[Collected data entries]
******************************

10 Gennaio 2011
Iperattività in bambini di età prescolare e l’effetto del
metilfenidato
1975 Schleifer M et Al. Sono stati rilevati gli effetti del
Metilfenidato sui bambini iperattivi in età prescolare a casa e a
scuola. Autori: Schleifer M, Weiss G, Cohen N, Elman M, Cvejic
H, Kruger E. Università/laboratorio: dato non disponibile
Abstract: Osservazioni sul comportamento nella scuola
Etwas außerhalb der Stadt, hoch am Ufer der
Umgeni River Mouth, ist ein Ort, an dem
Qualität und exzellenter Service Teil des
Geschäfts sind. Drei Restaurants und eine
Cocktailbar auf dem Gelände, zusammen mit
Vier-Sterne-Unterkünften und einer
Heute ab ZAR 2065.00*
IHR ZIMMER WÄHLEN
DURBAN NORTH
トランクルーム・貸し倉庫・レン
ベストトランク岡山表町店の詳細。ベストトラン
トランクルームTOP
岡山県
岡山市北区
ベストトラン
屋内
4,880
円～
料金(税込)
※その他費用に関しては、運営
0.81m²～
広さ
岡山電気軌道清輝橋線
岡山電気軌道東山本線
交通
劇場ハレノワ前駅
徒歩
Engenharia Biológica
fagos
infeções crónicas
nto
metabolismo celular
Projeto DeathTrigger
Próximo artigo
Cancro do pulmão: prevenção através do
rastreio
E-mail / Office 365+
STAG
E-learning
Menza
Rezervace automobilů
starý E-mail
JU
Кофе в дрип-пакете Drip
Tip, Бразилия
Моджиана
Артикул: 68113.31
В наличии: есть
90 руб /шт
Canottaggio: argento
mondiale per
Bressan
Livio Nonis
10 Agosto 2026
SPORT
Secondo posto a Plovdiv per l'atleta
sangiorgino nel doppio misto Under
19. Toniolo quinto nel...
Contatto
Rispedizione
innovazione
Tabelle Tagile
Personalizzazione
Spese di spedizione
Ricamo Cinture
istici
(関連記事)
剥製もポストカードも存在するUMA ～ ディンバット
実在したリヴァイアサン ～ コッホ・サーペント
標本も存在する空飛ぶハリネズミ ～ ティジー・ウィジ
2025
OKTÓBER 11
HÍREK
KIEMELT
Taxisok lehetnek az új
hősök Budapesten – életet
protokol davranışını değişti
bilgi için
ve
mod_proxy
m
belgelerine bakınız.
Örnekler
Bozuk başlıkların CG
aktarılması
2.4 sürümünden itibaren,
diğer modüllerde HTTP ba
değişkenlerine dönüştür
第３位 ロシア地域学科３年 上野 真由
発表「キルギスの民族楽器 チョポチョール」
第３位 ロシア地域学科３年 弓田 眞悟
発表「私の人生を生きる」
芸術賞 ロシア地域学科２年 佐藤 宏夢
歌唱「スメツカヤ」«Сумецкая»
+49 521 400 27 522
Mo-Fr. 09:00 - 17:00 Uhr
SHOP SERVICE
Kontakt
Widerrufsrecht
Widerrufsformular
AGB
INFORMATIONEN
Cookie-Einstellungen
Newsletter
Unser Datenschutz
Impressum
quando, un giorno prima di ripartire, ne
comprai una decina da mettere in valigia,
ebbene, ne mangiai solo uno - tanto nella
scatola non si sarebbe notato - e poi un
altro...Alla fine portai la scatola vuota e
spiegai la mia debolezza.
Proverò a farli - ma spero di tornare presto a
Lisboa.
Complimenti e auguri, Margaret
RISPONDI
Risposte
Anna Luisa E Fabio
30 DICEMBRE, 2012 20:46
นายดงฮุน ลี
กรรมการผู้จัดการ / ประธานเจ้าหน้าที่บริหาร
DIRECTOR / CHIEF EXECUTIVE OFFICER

******************************

How to complete this task »
Can you pull out every line of text from each of the items above and reproduce it word for word?

Task response »
10 Gennaio 2011
Iperattività in bambini di età prescolare e l’effetto del
metilfenidato
1975 Schleifer M et Al. Sono stati rilevati gli effetti del
Metilfenidato sui bambini iperattivi in età prescolare a casa e a
scuola. Autori: Schleifer M, Weiss G, Cohen N, Elman M, Cvejic
H, Kruger E. Università/laboratorio: dato non disponibile
Abstract: Osservazioni sul comportamento nella scuola
Etwas außerhalb der Stadt, hoch am Ufer der
Umgeni River Mouth, ist ein Ort, an dem
Qualität und exzellenter Service Teil des
Geschäfts sind. Drei Restaurants und eine
Cocktailbar auf dem Gelände, zusammen mit
Vier-Sterne-Unterkünften und einer
Heute ab ZAR 2065.00*
IHR ZIMMER WÄHLEN
DURBAN NORTH
トランクルーム・貸し倉庫・レン
ベストトランク岡山表町店の詳細。ベストトラン
トランクルームTOP
岡山県
岡山市北区
ベストトラン
屋内
4,880
円～
料金(税込)
※その他費用に関しては、運営
0.81m²～
広さ
岡山電気軌道清輝橋線
岡山電気軌道東山本線
交通
劇場ハレノワ前駅
徒歩
Engenharia Biológica
fagos
infeções crónicas
nto
metabolismo celular
Projeto DeathTrigger
Próximo artigo
Cancro do pulmão: prevenção através do
rastreio
E-mail / Office 365+
STAG
E-learning
Menza
Rezervace automobilů
starý E-mail
JU
Кофе в дрип-пакете Drip
Tip, Бразилия
Моджиана
Артикул: 68113.31
В наличии: есть
90 руб /шт
Canottaggio: argento
mondiale per
Bressan
Livio Nonis
10 Agosto 2026
SPORT
Secondo posto a Plovdiv per l'atleta
sangiorgino nel doppio misto Under
19. Toniolo quinto nel...
Contatto
Rispedizione
innovazione
Tabelle Tagile
Personalizzazione
Spese di spedizione
Ricamo Cinture
istici
(関連記事)
剥製もポストカードも存在するUMA ～ ディンバット
実在したリヴァイアサン ～ コッホ・サーペント
標本も存在する空飛ぶハリネズミ ～ ティジー・ウィジ
2025
OKTÓBER 11
HÍREK
KIEMELT
Taxisok lehetnek az új
hősök Budapesten – életet
protokol davranışını değişti
bilgi için
ve
mod_proxy
m
belgelerine bakınız.
Örnekler
Bozuk başlıkların CG
aktarılması
2.4 sürümünden itibaren,
diğer modüllerde HTTP ba
değişkenlerine dönüştür
第３位 ロシア地域学科３年 上野 真由
発表「キルギスの民族楽器 チョポチョール」
第３位 ロシア地域学科３年 弓田 眞悟
発表「私の人生を生きる」
芸術賞 ロシア地域学科２年 佐藤 宏夢
歌唱「スメツカヤ」«Сумецкая»
+49 521 400 27 522
Mo-Fr. 09:00 - 17:00 Uhr
SHOP SERVICE
Kontakt
Widerrufsrecht
Widerrufsformular
AGB
INFORMATIONEN
Cookie-Einstellungen
Newsletter
Unser Datenschutz
Impressum
quando, un giorno prima di ripartire, ne
comprai una decina da mettere in valigia,
ebbene, ne mangiai solo uno - tanto nella
scatola non si sarebbe notato - e poi un
altro...Alla fine portai la scatola vuota e
spiegai la mia debolezza.
Proverò a farli - ma spero di tornare presto a
Lisboa.
Complimenti e auguri, Margaret
RISPONDI
Risposte
Anna Luisa E Fabio
30 DICEMBRE, 2012 20:46
นายดงฮุน ลี
กรรมการผู้จัดการ / ประธานเจ้าหน้าที่บริหาร
DIRECTOR / CHIEF EXECUTIVE OFFICER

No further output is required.